In case anyone wants to try it, use the CREATE TABLE
and INSERT
statements from my fiddle and then run this 11 times:
INSERT dbo.JobHistory
SELECT
H.JobID + A.MaxJobID,
H.WorkerID + A.WorkerCount,
DateAdd(minute, Elapsed + 45, JobStart),
DateAdd(minute, Elapsed + 45, JobEnd)
FROM
dbo.JobHistory H
CROSS JOIN (
SELECT
MaxJobID = Max(JobID),
WorkerCount = Max(WorkerID) - Min(WorkerID) + 1,
Elapsed = DateDiff(minute, Min(JobStart), Min(JobEnd))
FROM dbo.JobHistory
) A
;
I built two other solutions to this query but the best one with about double the performance had a fatal flaw (not correctly handling fully enclosed time ranges). The other had very high/bad statistics (which I knew but had to try).
Explanation
Using all the endpoint times from each row, build up a distinct list of all possible time ranges of interest by duplicating each endpoint time and then grouping in such a way as to pair each time with the next possible time. Sum the elapsed minutes of these ranges wherever they coincide with any actual worker's working time.
A query such as the following should provide the answer you are looking for:
SELECT WorkerID,
SUM(DATEDIFF(minute, JobStart, JobEnd)) AS TotalTime
FROM Job
GROUP BY WorkerID
Apologies that it is untested (I have no SQL Server to test it here) but it should do the trick.
This is a complicated query. Explanation follows.
with j as (
select j.*,
(select 1
from jobs j2
where j2.workerid = j.workerid and
j2.starttime < j.endtime and
j2.starttime > j.starttime
) as HasOverlap
from jobs j
)
select workerId,
sum(datediff(minute, periodStart, PeriodEnd)) as NumMinutes
from (select workerId, min(startTime) as periodStart, max(endTime) as PeriodEnd
from (select j.*,
(select min(starttime)
from j j2
where j2.workerid = j.workerid and
j2.starttime >= j.starttime and
j2.HasOverlap is null
) as thegroup
from j
) j
group by workerId, thegroup
) j
group by workerId;
The key to understanding this approach is to understand the "overlap" logic. One time period overlaps with the next when the next start time is before the previous end time. By assigning an overlap flag to each record, we know if it overlaps with the "next" record. The above logic is using the start time for this. It might be better to use the JobId, especially if two jobs for the same worker could start at the same time.

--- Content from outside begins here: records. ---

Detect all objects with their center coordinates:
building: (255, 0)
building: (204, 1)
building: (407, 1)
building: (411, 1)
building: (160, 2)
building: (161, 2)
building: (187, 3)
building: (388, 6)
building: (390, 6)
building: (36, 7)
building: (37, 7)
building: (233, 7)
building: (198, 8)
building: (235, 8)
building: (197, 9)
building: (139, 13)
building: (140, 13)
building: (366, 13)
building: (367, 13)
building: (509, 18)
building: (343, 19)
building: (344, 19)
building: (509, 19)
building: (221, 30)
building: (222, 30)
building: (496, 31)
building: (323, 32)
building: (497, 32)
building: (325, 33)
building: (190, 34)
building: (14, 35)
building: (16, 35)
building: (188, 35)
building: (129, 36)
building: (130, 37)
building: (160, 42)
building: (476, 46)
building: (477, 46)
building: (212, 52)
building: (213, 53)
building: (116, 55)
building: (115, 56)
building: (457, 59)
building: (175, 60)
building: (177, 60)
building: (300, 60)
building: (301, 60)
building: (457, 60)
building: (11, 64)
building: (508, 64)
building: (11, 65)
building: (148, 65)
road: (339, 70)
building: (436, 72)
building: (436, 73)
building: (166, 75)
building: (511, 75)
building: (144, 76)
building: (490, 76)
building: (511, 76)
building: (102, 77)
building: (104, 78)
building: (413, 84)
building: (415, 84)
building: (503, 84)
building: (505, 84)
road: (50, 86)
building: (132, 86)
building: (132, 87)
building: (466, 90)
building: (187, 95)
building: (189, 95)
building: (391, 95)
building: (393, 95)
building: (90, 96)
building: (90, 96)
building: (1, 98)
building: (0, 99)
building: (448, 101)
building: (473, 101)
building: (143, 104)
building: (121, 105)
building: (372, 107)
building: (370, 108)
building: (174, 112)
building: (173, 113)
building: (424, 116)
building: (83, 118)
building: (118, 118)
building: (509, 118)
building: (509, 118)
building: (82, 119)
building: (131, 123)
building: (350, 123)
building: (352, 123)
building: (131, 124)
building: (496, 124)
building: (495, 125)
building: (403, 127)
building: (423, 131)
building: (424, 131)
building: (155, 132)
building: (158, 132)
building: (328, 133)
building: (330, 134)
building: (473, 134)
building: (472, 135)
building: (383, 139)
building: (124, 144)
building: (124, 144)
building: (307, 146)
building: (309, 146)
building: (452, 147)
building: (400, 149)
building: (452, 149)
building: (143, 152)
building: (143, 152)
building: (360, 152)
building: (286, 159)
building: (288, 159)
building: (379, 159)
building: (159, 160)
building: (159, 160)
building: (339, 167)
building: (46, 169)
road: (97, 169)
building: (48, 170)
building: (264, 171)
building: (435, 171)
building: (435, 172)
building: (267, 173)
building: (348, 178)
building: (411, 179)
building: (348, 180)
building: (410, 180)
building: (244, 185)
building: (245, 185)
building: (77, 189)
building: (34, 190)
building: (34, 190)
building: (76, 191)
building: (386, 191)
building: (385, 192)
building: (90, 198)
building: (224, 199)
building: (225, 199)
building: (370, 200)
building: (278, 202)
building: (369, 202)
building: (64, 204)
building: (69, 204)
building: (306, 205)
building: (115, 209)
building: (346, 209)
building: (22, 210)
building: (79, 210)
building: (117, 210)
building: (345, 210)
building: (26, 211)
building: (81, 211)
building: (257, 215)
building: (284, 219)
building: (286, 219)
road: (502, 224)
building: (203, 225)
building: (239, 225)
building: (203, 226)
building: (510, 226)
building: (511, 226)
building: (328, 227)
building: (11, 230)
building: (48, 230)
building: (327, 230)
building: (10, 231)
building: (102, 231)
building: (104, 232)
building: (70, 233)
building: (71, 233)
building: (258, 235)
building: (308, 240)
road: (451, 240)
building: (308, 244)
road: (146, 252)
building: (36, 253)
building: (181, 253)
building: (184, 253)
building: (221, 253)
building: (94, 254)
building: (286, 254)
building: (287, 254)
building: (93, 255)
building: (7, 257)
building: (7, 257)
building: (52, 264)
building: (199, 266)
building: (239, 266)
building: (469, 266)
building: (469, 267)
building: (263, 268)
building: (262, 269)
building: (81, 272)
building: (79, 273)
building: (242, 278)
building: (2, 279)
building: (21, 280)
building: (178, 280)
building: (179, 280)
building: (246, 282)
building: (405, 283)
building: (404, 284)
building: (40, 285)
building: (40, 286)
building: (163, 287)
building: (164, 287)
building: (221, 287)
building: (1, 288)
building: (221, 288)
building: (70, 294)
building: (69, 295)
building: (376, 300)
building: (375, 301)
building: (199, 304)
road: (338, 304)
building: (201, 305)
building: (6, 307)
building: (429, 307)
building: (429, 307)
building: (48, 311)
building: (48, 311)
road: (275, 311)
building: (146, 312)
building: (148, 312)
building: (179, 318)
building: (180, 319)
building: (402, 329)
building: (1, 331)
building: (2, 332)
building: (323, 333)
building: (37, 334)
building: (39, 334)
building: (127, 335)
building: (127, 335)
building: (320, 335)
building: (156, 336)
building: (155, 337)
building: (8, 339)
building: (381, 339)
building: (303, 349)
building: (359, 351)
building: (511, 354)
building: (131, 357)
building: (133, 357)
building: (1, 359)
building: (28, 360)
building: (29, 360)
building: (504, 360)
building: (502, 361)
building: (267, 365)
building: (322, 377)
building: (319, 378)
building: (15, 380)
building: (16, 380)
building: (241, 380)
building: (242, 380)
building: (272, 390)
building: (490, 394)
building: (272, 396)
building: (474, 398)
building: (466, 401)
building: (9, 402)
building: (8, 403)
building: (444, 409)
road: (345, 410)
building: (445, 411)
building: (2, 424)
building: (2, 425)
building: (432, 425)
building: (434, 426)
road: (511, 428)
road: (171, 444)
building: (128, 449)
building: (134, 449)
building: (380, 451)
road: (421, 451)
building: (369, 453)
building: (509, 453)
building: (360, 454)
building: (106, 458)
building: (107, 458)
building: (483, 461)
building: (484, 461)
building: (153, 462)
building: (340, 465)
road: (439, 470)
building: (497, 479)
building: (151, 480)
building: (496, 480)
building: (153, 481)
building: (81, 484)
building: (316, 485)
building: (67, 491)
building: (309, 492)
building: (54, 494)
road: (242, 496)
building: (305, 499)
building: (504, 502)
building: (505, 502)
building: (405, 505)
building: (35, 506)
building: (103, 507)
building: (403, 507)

The calculation of the overlap flag uses a correlated subquery (this is j
in the with
clause).
Then, for each record we go back and find the first record afterwards where the overlap
value is NULL. This provides a grouping key for all records in a given overlap set.
The rest, then, is just to aggregate the results, first at the workerId
/group level and then at the workerId
level to get the final results.
I have not run this SQL, so it might have syntax errors.